Don d’organes et de tissus: «Il faut en parler»-Michelle Deschamps
GÉNÉROSITÉ. Sa mère, à son décès, a donné une deuxième chance à plusieurs personnes malades. Or, la décision de faire don de ses organes n’a pas été des plus simples à prendre. Aujourd’hui, la Sheffordoise Michelle Deschamps souhaite que ses concitoyens imitent le geste altruiste de sa maman, mais surtout, qu’ils fassent part de leurs intentions à leurs proches.
Jeanne-Mance Brunelle, résidente depuis peu à la résidence Courville de Waterloo, sombre dans le coma le 30 décembre 2015; elle ne reprendra pas conscience et décédera malheureusement le lendemain d’une hémorragie cérébrale massive. La dame de 77 ans avait rempli un document attestant de son choix de ne subir aucun acharnement thérapeutique. Or, elle avait aussi signé l’autocollant accolé au dos de sa carte d’assurance-maladie, confirmant vouloir faire don de ses organes lors de sa mort.
Comme une transplantation implique que le donneur soit maintenu artificiellement en vie afin que les organes demeurent viables, ses trois enfants ont été confrontés à un important dilemme afin de s’assurer du respect de ses volontés. La fratrie décide finalement d’aller de l’avant. «Notre mère, elle était comme ça, généreuse et disponible pour les autres. On a décidé de continuer», explique sa fille Michelle, qui a traversé ces moments difficiles aux côtés de son frère et de sa sœur.
Au terme de la transplantation qui s’est effectuée à l’Hôpital Fleurimont de Sherbrooke, le foie de Mme Brunelle a été séparé en deux et ses deux reins ont été offerts à des malades ; ce sont donc quatre receveurs qui peuvent aujourd’hui compter sur une meilleure qualité de vie grâce à ce généreux don.
Pour mettre à mal l’incertitude
Il aurait pourtant pu en être autrement, explique sa fille, puisque les proches doivent confirmer la volonté de la personne décédée. Dans ce cas-ci, une décision a dû être prise au nom de la septuagénaire, qui ne s’était pas fait entendre sur le sujet. Michelle Deschamps souhaite éviter que d’autres familles ne soient confrontées à un tel choix et surtout, à l’incertitude.
«Quand on signe notre carte de dons d’organes, on le dit, on l’annonce. Il faut en parler. C’est comme faire notre testament d’avance. Ça ne nous fera pas mourir plus vite et ça rend les choses beaucoup plus claires», fait-elle valoir, plus de deux ans après les événements. «Si on avait su, ajoute-t-elle, on aurait peut-être été un petit peu moins ébranlés par tout ça. On s’est demandé si c’était la bonne décision à prendre», ajoute la retraitée, qui admet avoir passé à travers une kyrielle d’émotions.

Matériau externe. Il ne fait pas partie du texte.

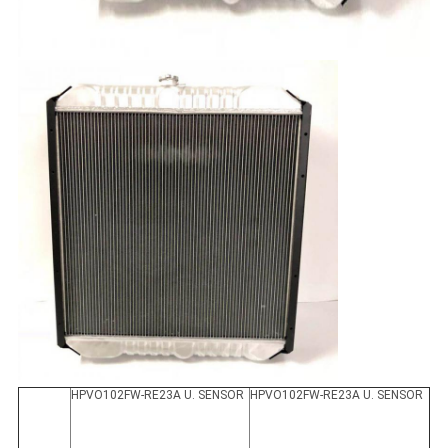
HPVO102FW-RE23A U. SENSOR
HPVO102FW-RE23A U. SENSOR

Si le mois d’avril était le mois de sensibilisation au don d’organes, il n’y a pas de moment pour aborder le sujet, fait valoir la mère de trois jeunes femmes dans la trentaine. C’est d’ailleurs pour conscientiser la population que la retraitée a accepté de rencontrer le GranbyExpress.
La bonne décision
C’est lors d’une cérémonie organisée en juin 2017 par l’Association canadienne des dons d’organes et de tissus, lors de laquelle des receveurs ont pris la parole, que Mme Deschamps a réellement pris la mesure de l’importance du geste que sa mère avait posé. «Ils nous ont parlé de la deuxième vie qu’ils ont eue à partir du moment de leur greffe. Je me suis dit que ma mère aurait été bien contente de ça», fait valoir la sexagénaire, qui ignore l’identité des gens qui ont bénéficié des organes de sa mère.
Celle qui a exercé le métier d’orthopédagogue pendant environ 35 ans invite les gens à considérer cette avenue et à ne pas fermer la porte, qu’importent leur âge et leur état de santé. «Ne vous éliminez pas d’emblée. Il y a des gens compétents qui seront capables de déterminer si vos organes peuvent être récupérés et aider d’autres personnes», explique-t-elle.
Aujourd’hui, c’est un sentiment de fierté qui habite Michelle Deschamps. Sa mère n’en est pas moins partie, mais elle a quitté ce monde par la grande porte en effectuant le plus beau geste qui soit.
Une personne faisant don de ses organes peut sauver jusqu’à huit vies; c’est sans compter les très nombreuses personnes malades qui pourront, grâce à ce choix, recouvrer la santé.